Fulton felt that his complaint against the SIU had been misrepresented. He therefore sought the assistance of Mr. A. Burns, an Assistant Solicitor of Johnson, Stokes & Master who drafted a press statement for him for publication on 2 July 1980. In the draft were the following passages:—

102.

"In that statement, the Attorney General referred to a letter written by him to Mrs. Elliott on 2 February this year in which he stated, inter alia, that our client had made a written statement which denied that he was asked to "frame" anybody.

"The statements of the Attorney General and Mrs. Elliott, taken together suggest that our client had made serious allegations of impropriety concerning the conduct of individual members of the SIU and had subsequently withdrawn those allegations. This is not the case and our client is concerned that his involvement in the matter has therefore been misrepresented."

The draft was sent to the Police Public Relations Wing for clearance, as in accordance with normal police procedure. The Police sought the Attorney General's advice. Having considered the draft the Attorney General personally telephoned Mr. Burns and said in effect that it would be irresponsible to publish the statement as the publication of the draft might well be a contempt of court or a libel upon the Attorney General. Whilst disagreeing with the Attorney General, Mr. Burns thought it prudent to consult Mr. Charles Ching, Q.C., who confirmed his view that the publication of the draft was neither a contempt nor a libel. But in order to avoid any suggestion of contempt or libel, the draft relating to the Fulton complaint was redrafted to read, in part:-

"Our client has never denied this instruction. Our client never complied with such an instruction and insofar as the impression has been created that he made those allegations and subsequently withdrew them, that impression is false.".

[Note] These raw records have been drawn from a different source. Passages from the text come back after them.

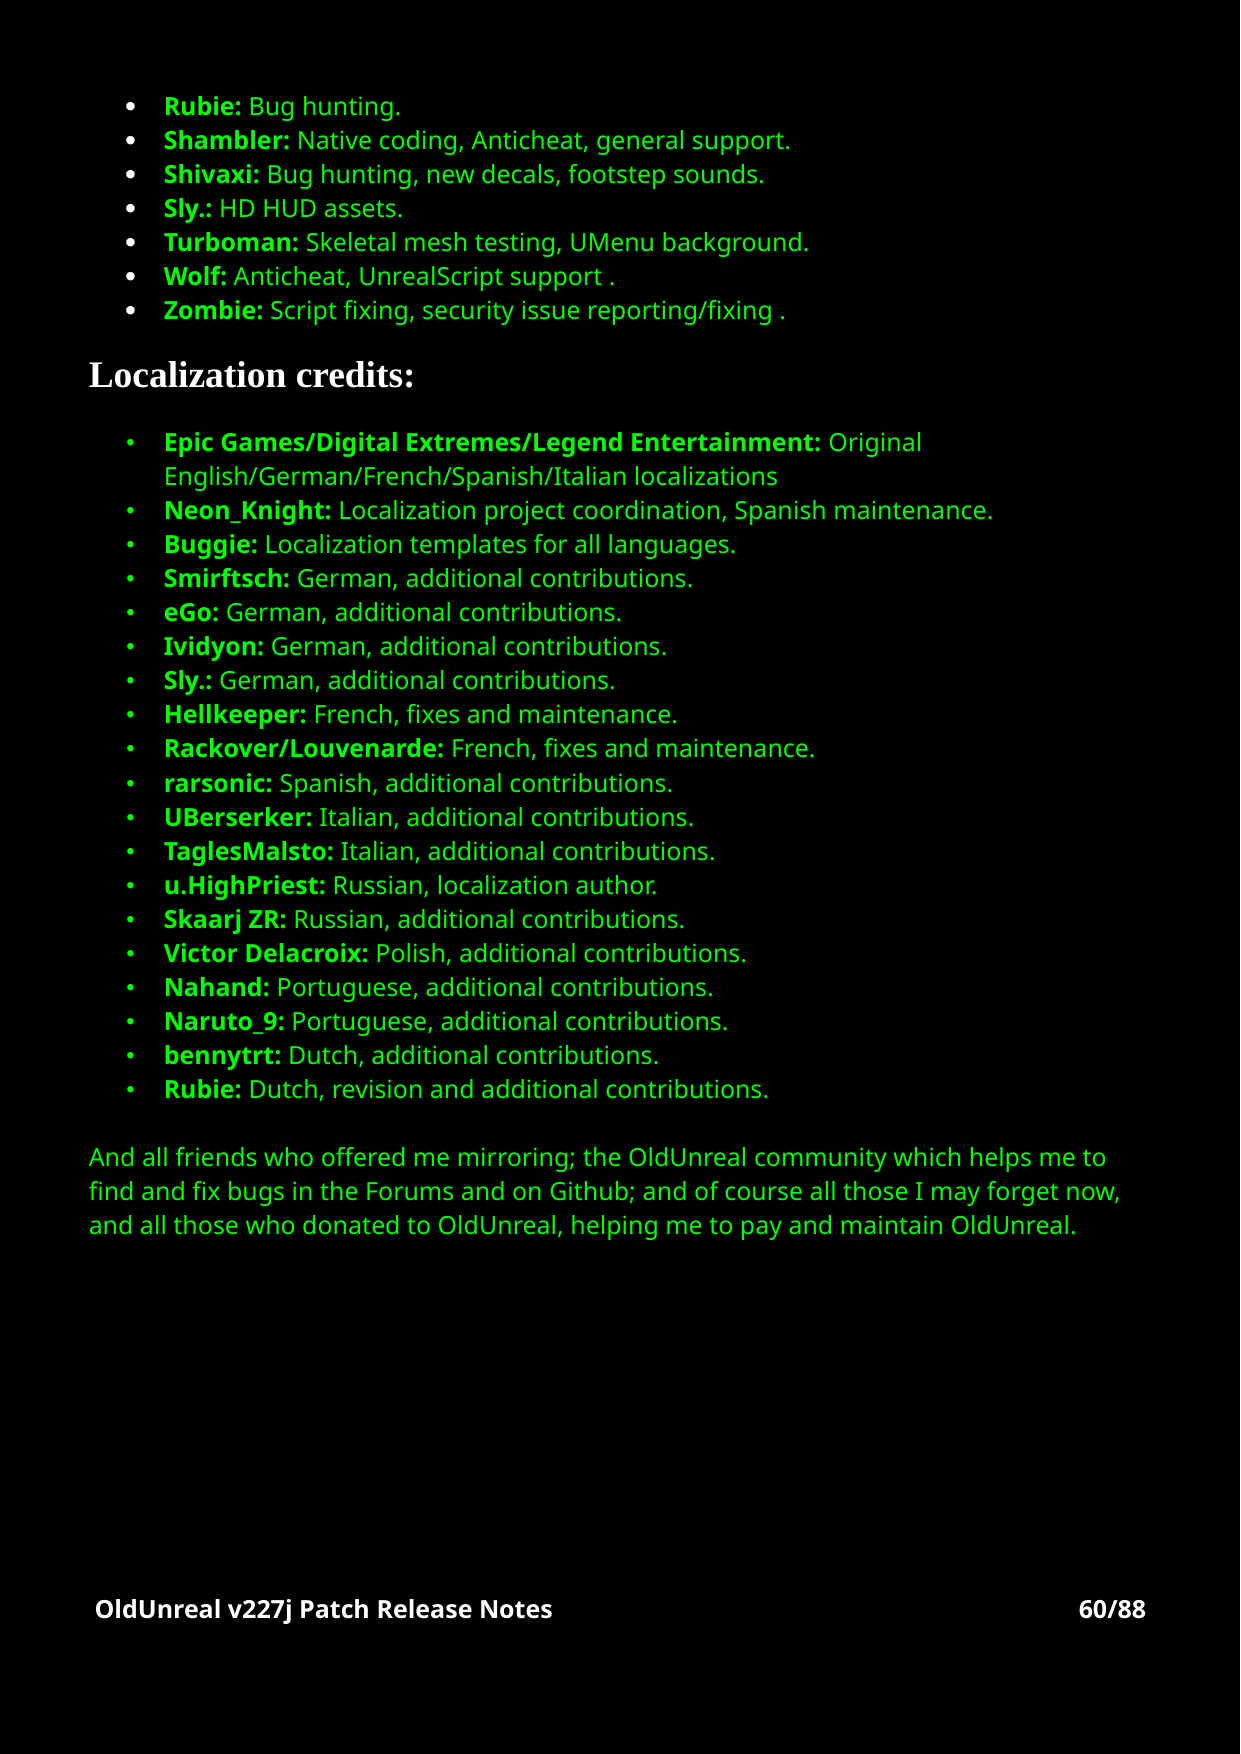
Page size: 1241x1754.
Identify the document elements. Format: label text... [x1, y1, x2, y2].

list UBerserker: Italian, additional contributions. [126, 799, 1152, 833]
list Rackover/Louvenarde: French, fixes and maintenance. [126, 731, 1152, 765]
list Rubie: Bug hunting. [126, 88, 1152, 123]
list Neon_Knight: Localization project coordination, Spanish maintenance. [126, 493, 1152, 527]
list Sly.: HD HUD assets. [126, 191, 1152, 225]
list Epic Games/Digital Extremes/Legend Entertainment: Original English/German/French/Spanish/Italian localizations [126, 424, 1152, 493]
list Nahand: Portuguese, additional contributions. [126, 969, 1152, 1004]
list eGo: German, additional contributions. [126, 595, 1152, 629]
list Rubie: Dutch, revision and additional contributions. [126, 1072, 1152, 1106]
list Turboman: Skeletal mesh testing, UMenu background. [126, 225, 1152, 259]
list Ividyon: German, additional contributions. [126, 629, 1152, 663]
list Zombie: Script fixing, security issue reporting/fixing . [126, 293, 1152, 327]
list Smirftsch: German, additional contributions. [126, 561, 1152, 595]
list Skaarj ZR: Russian, additional contributions. [126, 901, 1152, 936]
text And all friends who offered me mirroring; the OldUnreal community which helps me to find and fix bugs in the Forums and on Github; and of course all those I may forget now, and all those who donated to OldUnreal, helping me to pay and maintain OldUnreal. [88, 1140, 1152, 1242]
list rarsonic: Spanish, additional contributions. [126, 765, 1152, 799]
list Sly.: German, additional contributions. [126, 663, 1152, 697]
list Shivaxi: Bug hunting, new decals, footstep sounds. [126, 157, 1152, 191]
subtitle Localization credits: [88, 352, 1152, 395]
list Naruto_9: Portuguese, additional contributions. [126, 1004, 1152, 1038]
list bennytrt: Dutch, additional contributions. [126, 1038, 1152, 1072]
list TaglesMalsto: Italian, additional contributions. [126, 833, 1152, 867]
list Buggie: Localization templates for all languages. [126, 527, 1152, 561]
list Wolf: Anticheat, UnrealScript support . [126, 259, 1152, 293]
list Shambler: Native coding, Anticheat, general support. [126, 123, 1152, 157]
list Victor Delacroix: Polish, additional contributions. [126, 936, 1152, 969]
list Hellkeeper: French, fixes and maintenance. [126, 697, 1152, 731]
list u.HighPriest: Russian, localization author. [126, 867, 1152, 901]
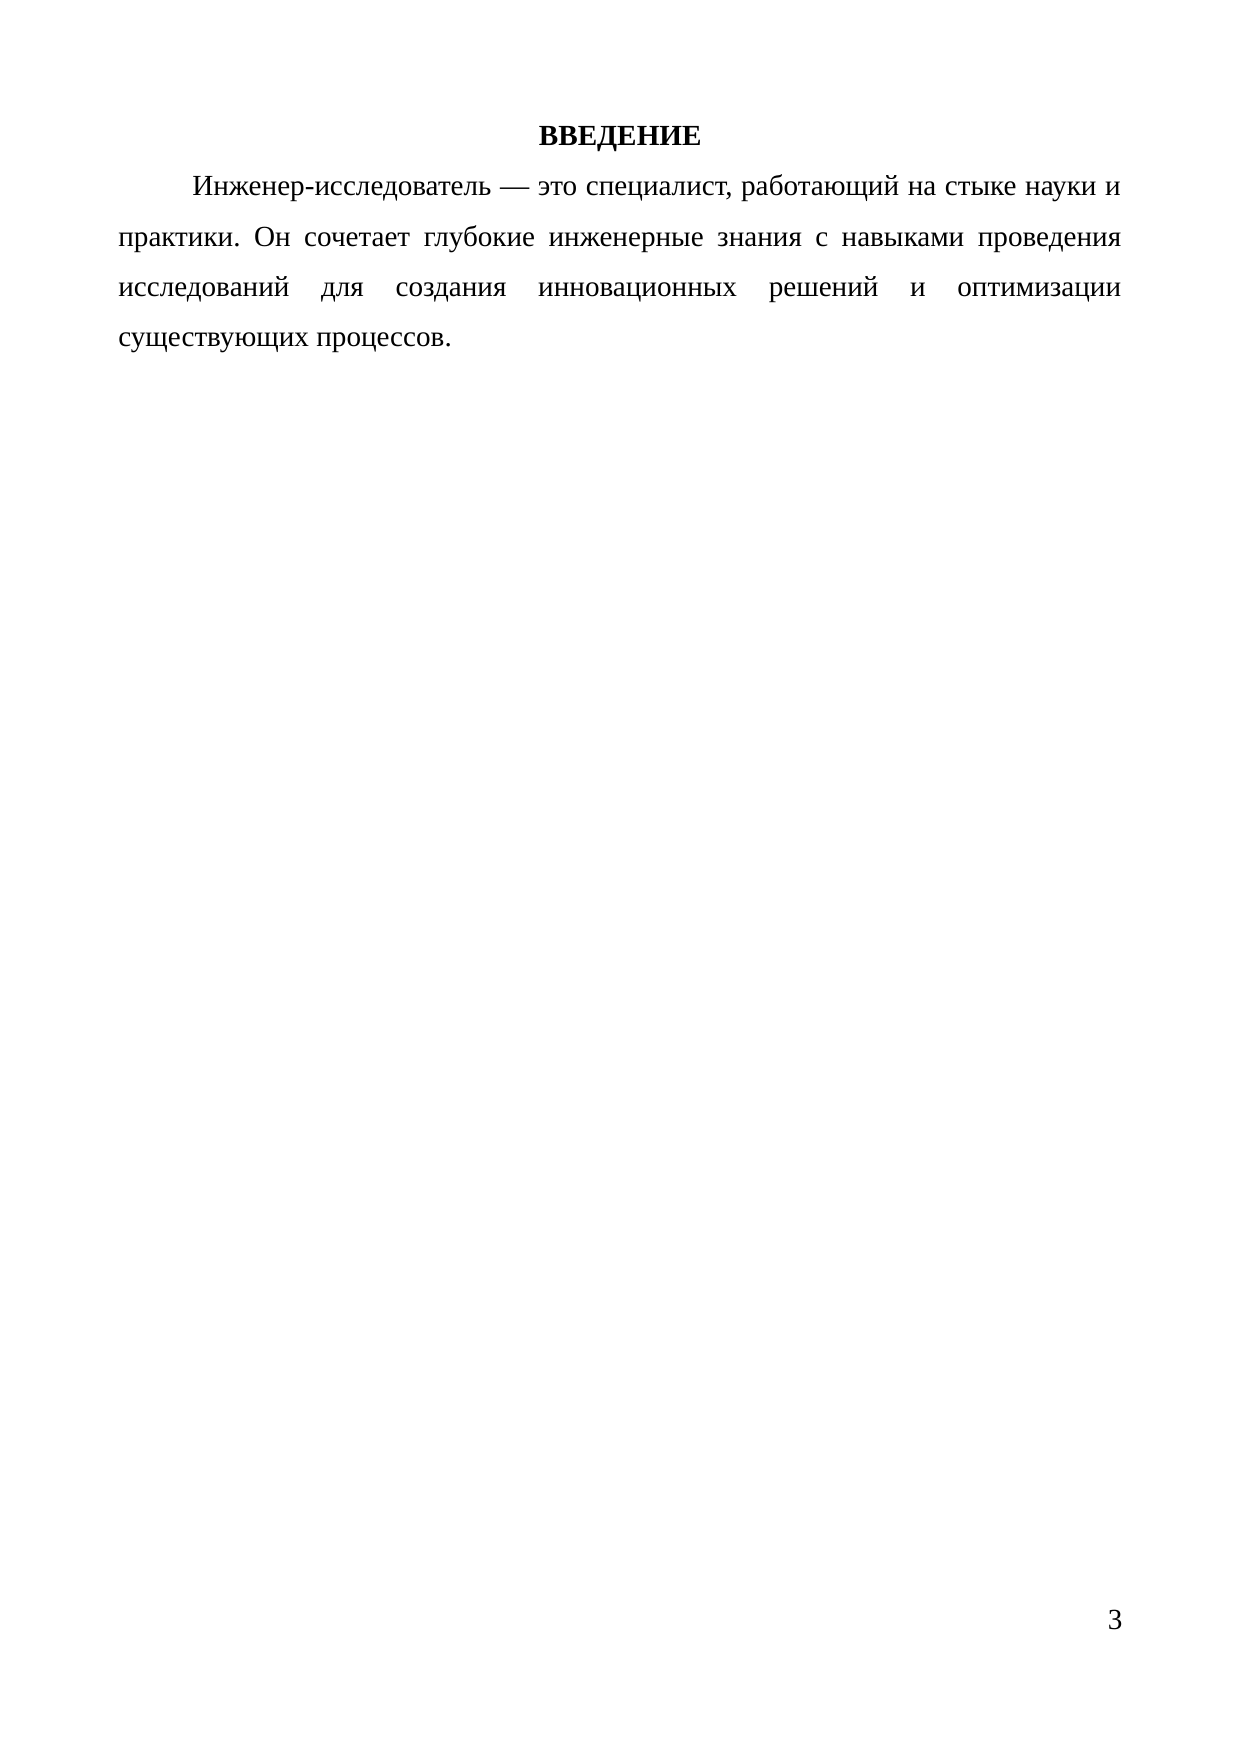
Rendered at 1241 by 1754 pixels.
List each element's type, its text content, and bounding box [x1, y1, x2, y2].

subtitle ВВЕДЕНИЕ [118, 118, 1122, 152]
text Инженер-исследователь — это специалист, работающий на стыке науки и практики. Он сочетает глубокие инженерные знания с навыками проведения исследований для создания инновационных решений и оптимизации существующих процессов. [118, 168, 1122, 353]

103. This passage does not differ in substance from the two original draft passages quoted above. I find that the Attorney General was wrong in law in his view that the draft statement was capable of being a contempt of court as well as a libel upon him personally. In the circumstances, and bearing in mind the high office he holds, I cannot help but feel that he was unwise in personally telephoning a junior solicitor on a controversial matter such as this. Although the Attorney General had not fully researched into the law, he was, however, taking a specific legal stand with Burns. Any reasonable person would assume that the Attorney General knew the law, and legal opinions, however tentative, which fell from his lips were not taken lightly. In the circumstances, although Burns did not think that the Attorney General's views had merit, he (Burns) and his colleagues in the firm were sufficiently concerned to consult Leading Counsel. In his evidence, Burns thought that the Attorney General was using the weight of his Office to pursue a personal matter. I accept that this was a natural reaction, but I do not find that Attorney General in fact intended to use the weight of his Office in the manner suggested. However, it ought to have been foreseen by the Attorney General that such an impression was more than probable. In this instance the Attorney General committed an error of judgment. I have no reason to criticize his motivation.